Dream 1967 Chevy Impala SS in Elkhart Blue

This 1967 Chevy Impala SS in Elkhart Blue hides one of the rarest factory options Chevrolet ever offered on a full-size car: a genuine 427-cubic-inch big block. Owner David Fritzsche has kept it since 2007, and by every account, the sound alone stops conversations at a show. Spotted at a Cars & Cops event in Chicago, this Impala proves full-size factory muscle deserves more credit than it usually gets. Watch to hear it run.

Impalas from 1967 are common enough at any decent-sized car show that most people walk past them without a second look, filed mentally under “nice, but nothing especially special.” That instinct is usually right. It is also exactly what makes this particular Elkhart Blue SS worth stopping for, because underneath its full-size, family-friendly proportions sits an engine option so rarely specified that even seasoned Chevy people do a double take when the owner says the number out loud.

■ To-do list
- a) From the Impala article, list each distinct number written in digits.
- b) Please continue the Impala article after its final sentence.

■ Collected data
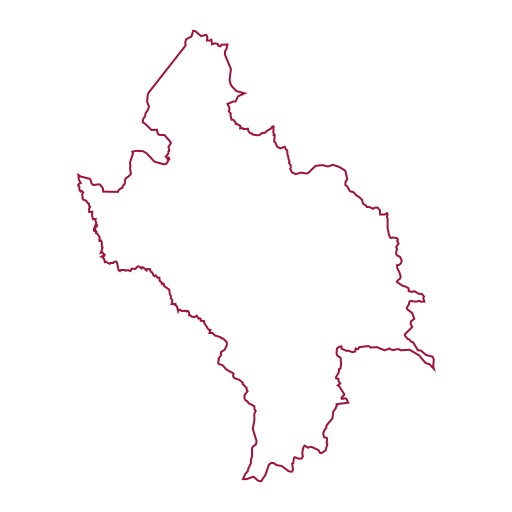 outline of Jataí, Goiás, Brazil, rotated 180°
{"feature_id": "56859067B77206783707200", "entity_name": "Jataí", "entity_type": "district", "adm_level": 2, "iso_a3": "BRA", "parent_name": "Brazil", "parent_adm1": "Goiás", "projection": "robinson", "projection_center": [-51.746, -17.904], "detail": "fine", "context": "isolated", "style": "outline", "palette": "rose", "viewbox_px": 512, "rotation_deg": 180, "n_neighbors": 0, "source": "geoboundaries", "source_scale": "gbopen_adm2", "svg_char_len": 6086}
<svg xmlns="http://www.w3.org/2000/svg" viewBox="0 0 512 512"><g transform="rotate(180 256 256)"><path d="M433.6,337.1L433.2,332.6L431.3,328.9L433.1,328.1L433.9,327.0L433.7,326.0L432.7,325.6L432.6,322.4L431.5,320.4L430.4,321.1L428.8,319.5L429.8,317.4L429.4,313.6L428.8,312.4L425.7,311.2L424.4,308.9L423.2,308.6L422.7,305.6L421.9,305.1L423.0,303.1L422.8,300.0L419.7,300.3L419.9,296.4L419.0,292.8L416.4,292.9L416.8,292.0L415.7,288.9L416.5,287.0L414.9,286.8L415.2,285.4L417.4,284.9L416.6,282.0L418.0,282.7L418.1,281.4L415.6,280.2L416.0,278.9L414.9,278.5L412.7,275.5L412.2,273.4L412.7,272.5L412.5,271.1L411.0,271.4L410.2,269.9L410.1,265.4L409.4,264.4L411.2,259.2L409.9,259.8L407.3,257.1L407.9,256.1L408.6,256.6L410.5,255.4L409.3,255.2L408.9,253.8L407.9,253.1L407.2,249.9L406.4,250.3L402.3,248.2L401.5,249.0L398.8,249.0L398.1,250.1L396.0,250.5L395.1,249.7L393.4,241.8L392.1,240.9L391.5,241.9L387.3,242.1L386.4,241.3L384.1,241.9L381.6,240.9L380.3,243.3L376.5,243.1L374.7,245.3L373.2,245.7L370.4,243.5L369.7,244.8L368.5,244.4L365.6,241.5L365.0,243.0L361.8,242.8L361.7,241.2L360.8,239.9L359.7,239.6L358.7,236.9L357.6,236.0L356.3,236.6L354.7,234.3L352.6,234.3L352.3,231.0L350.8,230.2L350.1,228.0L349.0,228.6L348.0,227.8L348.2,226.2L342.8,222.4L342.1,217.7L341.0,215.8L341.2,213.8L339.6,211.8L340.4,207.9L336.6,208.1L336.7,206.8L335.7,206.5L334.9,205.0L333.9,201.0L333.5,202.2L331.9,202.2L330.4,201.0L326.6,201.2L325.8,200.5L325.0,201.2L323.7,200.8L322.7,198.5L322.9,196.8L321.8,196.7L319.9,195.2L317.5,194.9L315.3,196.3L313.4,193.4L312.3,193.8L311.3,193.0L311.3,191.2L307.9,190.9L307.9,189.3L303.4,182.3L301.6,182.1L302.5,179.0L299.5,179.1L297.1,176.5L291.5,174.9L290.5,173.5L289.2,173.7L285.3,169.9L285.1,167.2L287.2,162.3L291.1,159.9L290.9,156.8L293.5,153.4L293.1,152.4L293.9,149.7L293.5,148.3L289.2,146.6L285.9,142.7L278.4,138.4L279.0,136.1L277.8,134.0L272.8,132.2L269.2,129.4L269.4,128.1L265.3,123.9L265.6,122.6L264.4,120.9L267.5,116.8L267.6,113.8L266.3,111.5L264.5,110.6L263.5,108.9L257.7,105.8L257.4,102.3L256.3,101.1L257.7,98.0L257.6,91.8L259.2,83.2L255.5,71.0L255.8,68.6L256.2,67.4L258.8,65.7L260.0,63.8L259.9,56.0L261.1,51.8L261.0,49.0L263.6,43.7L264.3,40.8L266.9,37.7L269.0,32.9L265.8,32.8L258.5,35.3L253.9,31.3L250.9,30.7L246.6,37.1L243.1,47.3L240.8,49.1L238.3,48.9L235.2,46.8L230.5,46.1L223.5,40.9L220.7,40.2L219.7,40.7L219.0,42.4L219.9,48.4L218.7,48.8L218.1,54.0L217.3,54.8L213.7,53.4L210.4,53.4L209.1,55.6L209.7,58.6L209.1,62.9L208.1,65.7L207.3,66.4L203.9,64.3L201.2,65.2L199.7,64.8L193.4,61.8L192.0,59.2L190.7,58.8L186.5,61.5L184.6,67.9L185.4,69.0L184.9,72.8L185.2,74.1L188.0,74.8L188.8,78.3L187.7,81.6L185.7,84.2L185.5,86.6L179.6,93.5L178.7,100.5L176.2,103.8L176.0,105.2L175.1,106.3L175.4,107.8L163.8,109.3L165.4,113.0L167.0,113.7L170.2,113.1L170.4,114.5L167.7,117.1L168.0,118.2L172.8,125.7L174.2,126.6L171.8,128.5L173.4,130.9L173.6,133.2L175.7,133.5L176.1,134.7L173.2,139.6L173.0,142.8L171.7,143.2L170.9,147.2L171.4,154.1L174.7,156.4L175.5,158.9L175.0,163.5L173.0,165.2L170.5,165.6L170.5,163.3L165.4,161.1L164.0,161.4L159.3,159.8L156.9,160.5L156.3,163.5L154.1,162.8L152.8,164.8L146.3,165.7L143.0,165.8L141.5,164.5L135.0,164.8L127.4,161.7L122.4,163.5L121.4,162.6L118.3,161.9L115.4,162.8L112.8,162.7L111.3,161.7L102.5,162.3L92.9,156.6L86.3,148.9L82.5,147.8L78.1,143.1L78.8,145.9L78.2,152.4L79.4,155.3L86.1,157.1L91.2,161.5L94.1,161.7L98.8,169.6L100.6,170.1L102.8,172.6L104.4,173.1L107.1,176.4L107.2,177.6L99.8,184.9L101.5,188.7L100.9,190.7L97.7,193.3L99.9,199.0L104.7,202.7L105.1,204.4L103.1,207.7L102.8,209.7L101.6,211.1L96.1,210.3L92.6,211.1L91.3,210.3L87.7,210.3L88.7,213.9L88.0,215.5L90.3,218.1L93.3,218.2L97.6,220.8L100.4,220.1L103.3,220.9L103.4,223.7L106.7,225.6L109.0,226.0L115.0,229.9L114.6,231.4L112.1,233.2L111.3,235.3L112.7,240.0L114.6,243.5L115.0,246.8L113.1,247.0L111.1,248.6L110.2,251.4L112.1,255.3L115.1,256.6L115.7,257.8L115.9,259.9L115.0,262.8L115.8,265.1L113.4,268.3L114.8,270.9L114.1,272.0L114.6,273.6L118.5,274.5L121.5,274.1L122.8,276.4L124.4,283.8L124.4,293.7L125.1,294.7L124.4,297.8L125.1,298.9L127.2,297.5L131.9,297.5L132.0,301.7L134.4,304.4L137.4,304.3L139.1,303.2L141.9,304.8L145.3,305.1L146.2,306.6L148.9,308.2L150.1,312.4L153.5,315.5L155.4,316.4L158.6,319.9L162.0,320.7L164.8,325.7L166.7,327.0L166.5,330.1L164.7,332.9L166.7,341.3L172.9,345.1L179.2,347.2L184.0,345.5L189.1,346.8L193.2,346.6L196.7,345.9L203.4,339.4L205.5,338.4L210.7,339.4L216.3,337.9L220.1,339.6L221.8,343.1L221.2,344.0L221.3,346.7L223.1,349.3L222.5,350.7L223.6,353.4L223.7,355.7L224.5,357.0L224.8,361.7L226.0,362.4L227.2,365.2L231.7,363.6L234.9,365.3L236.7,369.7L237.8,370.4L237.3,376.9L238.3,377.0L238.0,377.9L238.7,379.1L238.4,385.5L239.5,385.6L241.0,383.5L245.6,380.8L246.5,379.4L250.1,378.9L252.0,377.3L254.4,376.7L258.0,377.2L259.4,377.5L260.2,378.6L261.8,378.7L263.7,381.1L264.1,383.3L268.5,382.9L269.4,383.9L271.9,383.6L271.5,385.9L275.5,388.3L276.3,388.1L276.5,389.7L278.8,392.3L280.5,392.3L281.5,396.9L281.3,398.6L283.2,400.7L282.5,402.8L282.7,404.5L284.5,408.0L278.8,410.5L276.5,410.5L273.9,415.7L267.4,418.7L275.5,420.9L279.9,425.4L281.5,428.0L282.4,432.3L281.1,443.0L287.1,457.4L287.0,460.7L285.4,463.3L284.6,467.5L290.4,467.3L291.7,465.6L293.6,466.2L294.2,468.0L297.0,468.7L299.9,467.7L300.7,472.3L302.2,471.5L305.0,471.5L304.6,474.8L305.7,477.1L311.1,476.0L316.5,480.7L318.8,481.3L320.6,475.4L325.7,472.9L326.8,469.8L326.4,466.5L363.1,419.7L364.2,417.5L364.9,410.3L363.0,405.3L364.1,402.1L366.3,399.0L367.0,395.5L368.6,393.6L369.4,389.9L366.7,388.1L360.5,382.0L355.1,382.3L354.2,378.2L352.7,377.1L347.4,376.9L341.2,369.6L341.3,368.5L343.5,365.1L342.8,361.0L343.7,360.3L343.6,358.5L346.2,355.4L345.3,354.2L343.3,354.5L342.7,352.7L344.2,352.2L343.8,351.0L345.7,348.2L348.2,347.7L357.5,350.3L365.1,358.5L369.0,360.8L375.7,361.2L379.7,360.3L379.0,358.5L382.0,349.6L381.6,345.9L382.0,344.1L381.1,338.2L382.6,336.3L386.6,333.3L387.4,327.9L389.1,326.2L389.6,324.1L391.4,323.5L393.4,321.8L394.1,320.1L408.8,320.4L409.2,323.9L411.8,327.3L413.0,327.7L418.7,327.0L420.4,328.5L421.3,331.9L422.3,333.2L431.4,335.5L433.6,337.1Z" fill="none" stroke="#9f1239" stroke-width="2"/></g></svg>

■ Task-by-task answers
- a) 1967, 427, 2007

- b)
An Impala Most People Walk Past

That engine is the factory 427-cubic-inch big block, an option that turned an otherwise ordinary full-size Impala into something closer to a sleeper muscle car than most buyers in 1967 realized was even possible. Full-size Chevrolets with the 427 were never common to begin with, since most performance-minded buyers of the era gravitated toward the smaller, lighter Chevelle or Camaro instead. A big block Impala SS is the kind of car that gets described as “not often seen” by people who have genuinely seen a lot of them, which tells you exactly how rare it actually is.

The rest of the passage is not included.